▸ **Extracted records**
━━━━━━━━━━

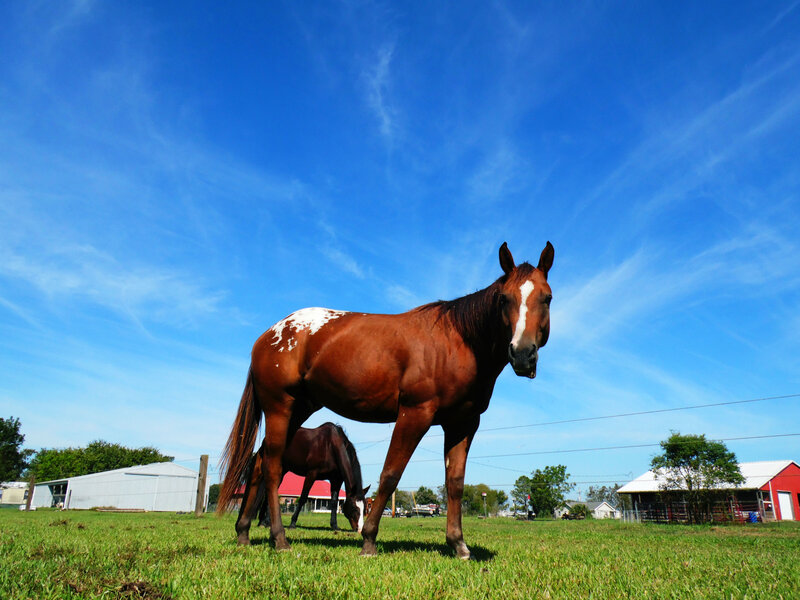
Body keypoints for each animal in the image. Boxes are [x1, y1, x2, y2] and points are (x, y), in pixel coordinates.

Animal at [217, 241, 554, 559]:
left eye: (547, 298)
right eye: (504, 298)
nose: (522, 354)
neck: (457, 342)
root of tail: (269, 334)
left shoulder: (463, 423)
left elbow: (455, 483)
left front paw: (458, 544)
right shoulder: (415, 414)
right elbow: (391, 474)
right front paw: (368, 541)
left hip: (298, 409)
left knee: (259, 463)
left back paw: (243, 532)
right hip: (279, 407)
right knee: (272, 467)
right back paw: (279, 538)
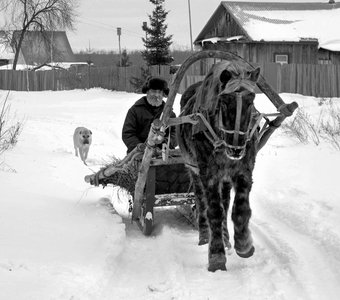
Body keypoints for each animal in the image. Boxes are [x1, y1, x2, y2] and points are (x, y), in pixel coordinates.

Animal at [177, 60, 262, 272]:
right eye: (224, 100)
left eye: (251, 100)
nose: (236, 148)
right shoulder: (208, 174)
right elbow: (214, 211)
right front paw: (216, 256)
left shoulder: (244, 170)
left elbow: (240, 209)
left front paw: (243, 244)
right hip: (194, 170)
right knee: (201, 202)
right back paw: (204, 237)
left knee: (225, 202)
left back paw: (227, 239)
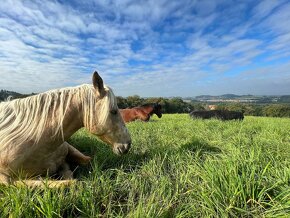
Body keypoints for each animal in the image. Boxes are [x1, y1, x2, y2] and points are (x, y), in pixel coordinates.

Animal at [0, 71, 131, 187]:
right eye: (113, 111)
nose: (128, 145)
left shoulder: (67, 152)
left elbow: (85, 162)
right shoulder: (7, 181)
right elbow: (69, 183)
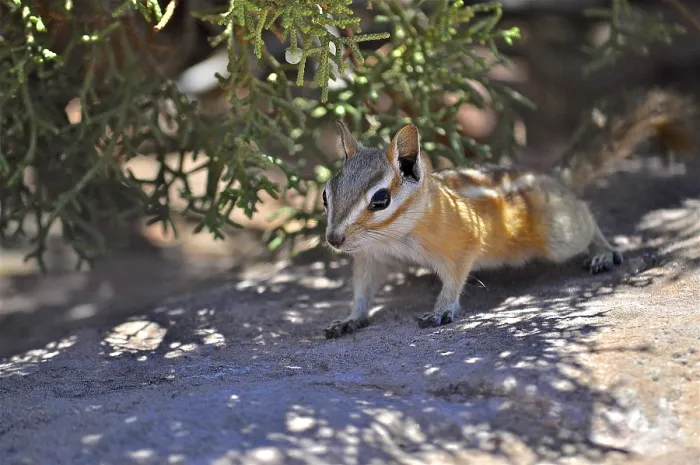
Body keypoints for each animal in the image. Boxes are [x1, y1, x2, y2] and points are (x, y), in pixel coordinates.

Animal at [321, 88, 696, 339]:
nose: (334, 239)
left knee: (586, 217)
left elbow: (454, 280)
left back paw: (603, 252)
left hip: (559, 236)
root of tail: (552, 178)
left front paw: (442, 310)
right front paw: (350, 318)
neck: (395, 235)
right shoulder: (372, 256)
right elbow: (363, 290)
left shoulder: (462, 244)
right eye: (326, 194)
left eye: (381, 200)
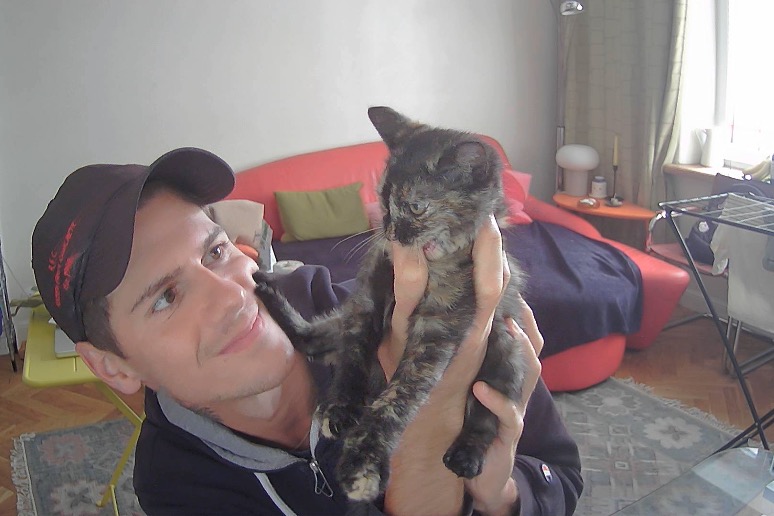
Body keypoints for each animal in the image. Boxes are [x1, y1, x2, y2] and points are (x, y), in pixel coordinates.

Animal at [254, 106, 527, 502]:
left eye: (416, 207)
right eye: (383, 200)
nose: (391, 231)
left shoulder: (438, 329)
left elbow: (400, 397)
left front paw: (363, 463)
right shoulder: (367, 298)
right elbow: (353, 356)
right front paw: (341, 408)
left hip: (506, 350)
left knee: (486, 415)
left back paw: (466, 454)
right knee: (311, 339)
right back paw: (265, 288)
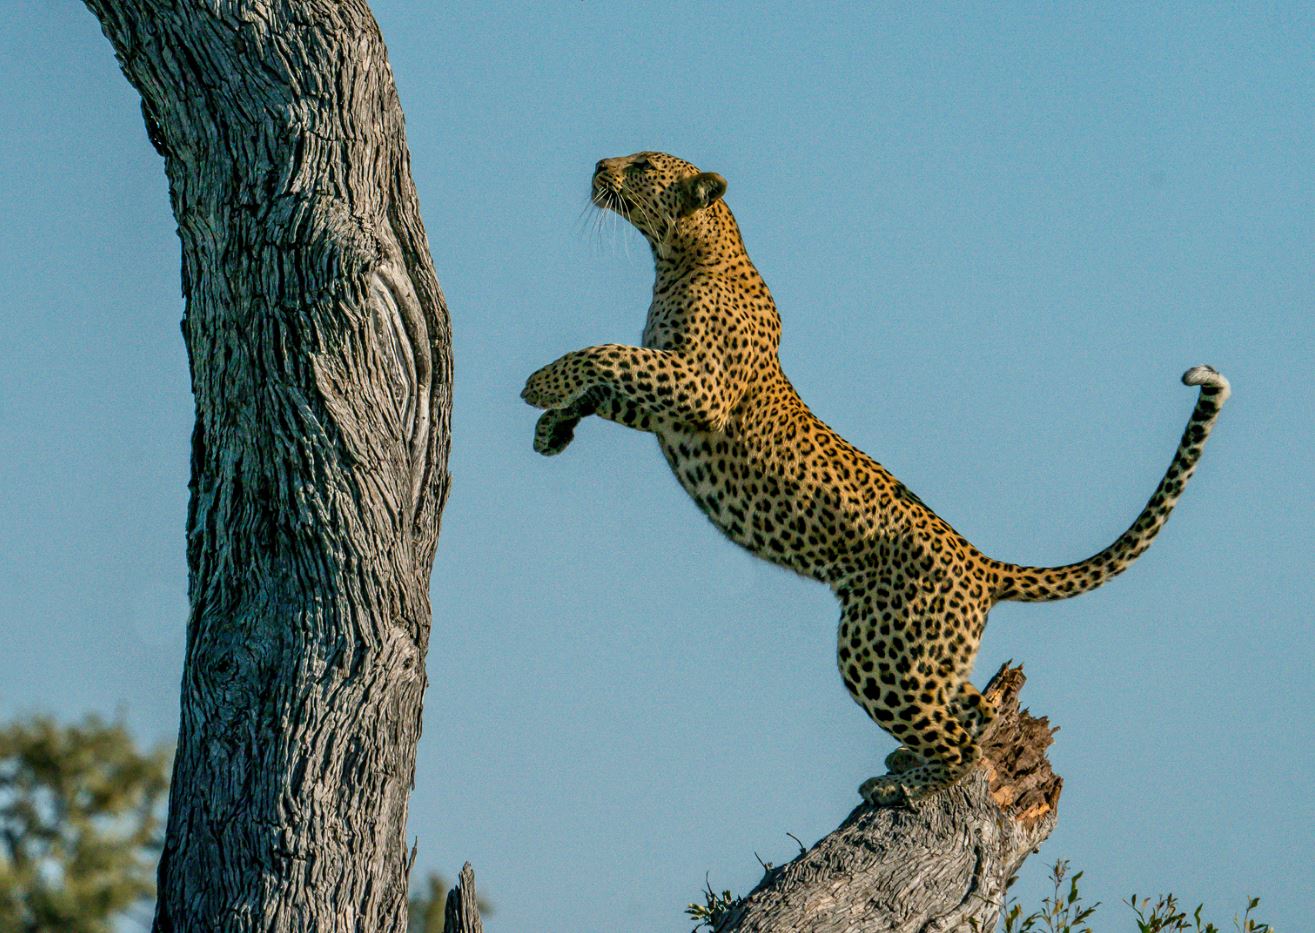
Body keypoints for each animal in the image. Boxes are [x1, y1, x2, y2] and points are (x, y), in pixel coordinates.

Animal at [521, 150, 1230, 805]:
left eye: (643, 165)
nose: (598, 165)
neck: (678, 256)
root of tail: (982, 563)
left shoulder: (700, 387)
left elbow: (604, 353)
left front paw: (539, 384)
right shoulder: (671, 404)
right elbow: (610, 387)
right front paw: (554, 427)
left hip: (877, 650)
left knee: (962, 747)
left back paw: (899, 785)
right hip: (932, 657)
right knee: (977, 710)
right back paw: (911, 757)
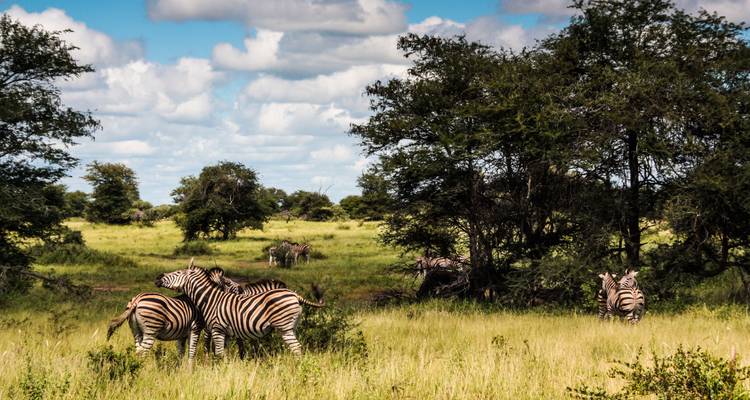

━━━━━━━━━━

▸ **Your task**
One number is the whole answer: how many lines in the records contain "tail".

▸ **Exercise answer**
3